Tuesday, October 5, 2010

We Can’t Afford The Tax Cuts. Really?



Read this. I’ll wait.

No, I know you probably won’t read it.

How much do the Bush tax cuts “cost” us?

Now, thinking like a government official, this means that extending the tax cuts would “cost” the government $3.7 trillion over ten years. This sounds like a lot of money, but let’s put it in perspective and look at how much the federal government will be spending over the course of the next ten years.

Federal spending for the next ten years is currently projected at almost $42 trillion dollars. Interest payments on the debt add another $4.5 trillion. Extending the tax cuts to all but the $250,000 and up group would create a shortfall in receipts of $3 trillion. Extending the tax cuts to everyone creates an additional shortfall of $700 billion.

The President says that this $700 billion would “drastically expand the deficit”. Really? How so? It’s less than a sixth of just the interest payments on the debt! And it’s not as if you’re projecting the deficits to shrink, which would increase the impact of the $700 billion. No. You’re projecting them to stay at around this $1 trillion per year level.

Mr. President. The problem isn’t that we’re not taxing enough. It’s that we’re spending too much.

See, here’s the problem in a nutshell. The government isn’t like the private sector.

In the private sector, if funds are tight, we trim the fat. We find less expensive ways to do things.
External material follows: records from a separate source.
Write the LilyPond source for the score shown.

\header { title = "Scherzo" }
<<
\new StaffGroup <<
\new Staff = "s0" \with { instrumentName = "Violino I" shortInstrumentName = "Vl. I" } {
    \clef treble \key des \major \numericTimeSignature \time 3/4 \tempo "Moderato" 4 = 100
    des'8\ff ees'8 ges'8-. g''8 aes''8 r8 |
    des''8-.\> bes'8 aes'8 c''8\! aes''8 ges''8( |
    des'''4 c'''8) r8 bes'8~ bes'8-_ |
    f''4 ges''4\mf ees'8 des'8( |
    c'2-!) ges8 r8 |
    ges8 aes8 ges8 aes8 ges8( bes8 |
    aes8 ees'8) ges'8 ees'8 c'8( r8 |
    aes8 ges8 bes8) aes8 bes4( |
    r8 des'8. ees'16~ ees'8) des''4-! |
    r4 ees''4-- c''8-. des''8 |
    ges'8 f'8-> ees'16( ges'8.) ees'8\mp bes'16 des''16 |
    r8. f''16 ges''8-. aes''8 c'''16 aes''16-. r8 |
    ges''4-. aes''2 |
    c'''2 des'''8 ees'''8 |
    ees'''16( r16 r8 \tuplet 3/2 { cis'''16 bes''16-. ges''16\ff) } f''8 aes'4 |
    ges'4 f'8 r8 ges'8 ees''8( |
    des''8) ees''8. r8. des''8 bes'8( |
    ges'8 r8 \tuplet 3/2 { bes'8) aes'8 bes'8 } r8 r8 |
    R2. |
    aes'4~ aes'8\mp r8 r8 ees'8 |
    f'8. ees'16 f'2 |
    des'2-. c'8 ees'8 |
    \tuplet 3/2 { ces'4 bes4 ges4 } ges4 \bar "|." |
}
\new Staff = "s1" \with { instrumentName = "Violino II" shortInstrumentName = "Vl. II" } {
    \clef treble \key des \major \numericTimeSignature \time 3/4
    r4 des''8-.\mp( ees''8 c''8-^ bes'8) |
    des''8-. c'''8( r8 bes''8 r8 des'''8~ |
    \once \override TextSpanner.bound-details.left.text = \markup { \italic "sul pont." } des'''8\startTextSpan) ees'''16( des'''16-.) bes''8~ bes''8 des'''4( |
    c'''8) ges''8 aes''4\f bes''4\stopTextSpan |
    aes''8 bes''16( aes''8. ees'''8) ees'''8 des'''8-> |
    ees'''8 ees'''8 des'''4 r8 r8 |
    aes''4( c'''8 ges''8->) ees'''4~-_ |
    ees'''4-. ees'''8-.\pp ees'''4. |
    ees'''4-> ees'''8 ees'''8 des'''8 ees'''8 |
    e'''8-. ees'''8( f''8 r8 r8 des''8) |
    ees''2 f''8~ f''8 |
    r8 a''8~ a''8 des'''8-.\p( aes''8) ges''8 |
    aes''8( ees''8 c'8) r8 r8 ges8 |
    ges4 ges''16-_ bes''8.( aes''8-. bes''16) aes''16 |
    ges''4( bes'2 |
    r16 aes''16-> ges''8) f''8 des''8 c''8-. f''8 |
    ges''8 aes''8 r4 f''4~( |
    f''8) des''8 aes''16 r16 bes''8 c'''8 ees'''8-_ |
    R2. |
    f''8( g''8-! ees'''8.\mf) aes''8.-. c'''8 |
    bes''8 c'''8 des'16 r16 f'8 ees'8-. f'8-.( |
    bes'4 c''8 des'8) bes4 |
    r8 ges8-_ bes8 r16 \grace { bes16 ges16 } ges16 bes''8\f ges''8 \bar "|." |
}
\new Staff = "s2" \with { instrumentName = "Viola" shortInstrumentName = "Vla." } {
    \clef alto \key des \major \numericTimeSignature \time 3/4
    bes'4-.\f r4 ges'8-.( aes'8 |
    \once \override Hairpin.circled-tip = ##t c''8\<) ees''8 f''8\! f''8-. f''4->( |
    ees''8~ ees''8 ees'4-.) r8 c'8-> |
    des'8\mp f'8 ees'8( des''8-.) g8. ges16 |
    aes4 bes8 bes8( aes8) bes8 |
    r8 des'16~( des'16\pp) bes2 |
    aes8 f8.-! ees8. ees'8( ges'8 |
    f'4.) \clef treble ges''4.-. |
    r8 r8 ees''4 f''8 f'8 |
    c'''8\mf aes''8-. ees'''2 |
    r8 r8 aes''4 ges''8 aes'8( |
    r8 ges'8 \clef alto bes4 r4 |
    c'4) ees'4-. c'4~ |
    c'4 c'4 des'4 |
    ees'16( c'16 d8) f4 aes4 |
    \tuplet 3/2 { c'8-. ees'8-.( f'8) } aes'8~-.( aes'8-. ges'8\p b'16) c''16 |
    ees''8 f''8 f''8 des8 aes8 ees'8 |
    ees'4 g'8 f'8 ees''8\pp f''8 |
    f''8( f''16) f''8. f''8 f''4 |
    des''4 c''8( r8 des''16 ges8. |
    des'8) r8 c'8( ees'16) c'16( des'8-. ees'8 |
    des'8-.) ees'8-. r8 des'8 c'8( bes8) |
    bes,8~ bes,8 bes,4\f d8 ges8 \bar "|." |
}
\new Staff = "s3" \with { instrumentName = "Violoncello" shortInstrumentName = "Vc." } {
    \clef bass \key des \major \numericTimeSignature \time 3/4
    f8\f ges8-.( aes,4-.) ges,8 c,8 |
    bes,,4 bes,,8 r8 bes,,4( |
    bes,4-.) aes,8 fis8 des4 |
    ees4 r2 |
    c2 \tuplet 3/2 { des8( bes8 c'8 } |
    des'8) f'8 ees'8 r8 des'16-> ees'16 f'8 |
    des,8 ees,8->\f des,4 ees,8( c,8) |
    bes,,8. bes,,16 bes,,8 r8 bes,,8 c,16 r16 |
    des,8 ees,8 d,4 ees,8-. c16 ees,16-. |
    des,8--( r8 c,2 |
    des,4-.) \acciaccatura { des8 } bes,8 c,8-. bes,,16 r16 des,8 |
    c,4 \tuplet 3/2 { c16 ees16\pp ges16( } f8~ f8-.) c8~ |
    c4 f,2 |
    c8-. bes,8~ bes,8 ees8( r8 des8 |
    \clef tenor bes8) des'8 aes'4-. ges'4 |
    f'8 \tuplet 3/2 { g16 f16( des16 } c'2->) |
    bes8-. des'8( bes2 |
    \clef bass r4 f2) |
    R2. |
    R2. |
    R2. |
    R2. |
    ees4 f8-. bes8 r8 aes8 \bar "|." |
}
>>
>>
We hold off on new purchases, etc. In short, we cut our budgets.

In government, particularly at the federal level, they never make cuts. Everything just grows. There’s never any incentive to make things more efficient. In fact, the opposite is true. The incentive is to spend every single penny in your budget, to make sure no one thinks that you don’t need it all.

Now, I’m not one of those budget hawks that says we need to make cuts everywhere except defense.

No, we need to make cuts everywhere.

Yes, we have the best military in the world, and yes, I want to maintain that. But, it suffers from the same inefficiencies as the rest of the federal government. We spend more on our military than the rest of the world combined. I think it’s easy to argue that we’re not getting our money’s worth.

I’m not talking about cutting personnel or eliminating bases or aircraft carriers. I’m talking about doing the same things we do in the private sector. Find inefficiencies and find ways to eliminate them.

Surprisingly, I’m also not talking about drastic cuts.

Look at this chart.

Freezing spending results in a balanced budget by 2016. Allowing 2% annual growth in the federal budget still results in a balanced budget by 2020. Obviously we can’t freeze spending forever. Inflation will happen, and COLA isn’t an entirely evil thing. But we’re spending far too much now. Freezing will allow what will amount to gradual spending cuts. And government workers are overpaid, anyway, with better benefits and don’t lose their jobs during a recession.

For the video that goes with the chart, click here. It’s worth a watch.

Of course, our current President and our current Congress will never agree to such a plan. The Congress we can do something about in 28 days. And brinkmanship may be the only option with the current President. Pass a frozen budget and force him to veto it.

Then he can get on TV and explain to everyone why he shut down the government. Yes, I know Republicans tried this with Clinton, but they played it wrong and he’s a master of politics. President Barack Obama (D-USA) is a master at being a crybaby. I’m pretty sure the Republicans come out the winner in a stalemate such as this. If it can’t be done, we’ll have to reign in as much as we can and plan to fix it in 2013.

But the first part starts in 28 days. Beware the flood, Democrats. It’s coming for you. And it’s getting bigger and bigger.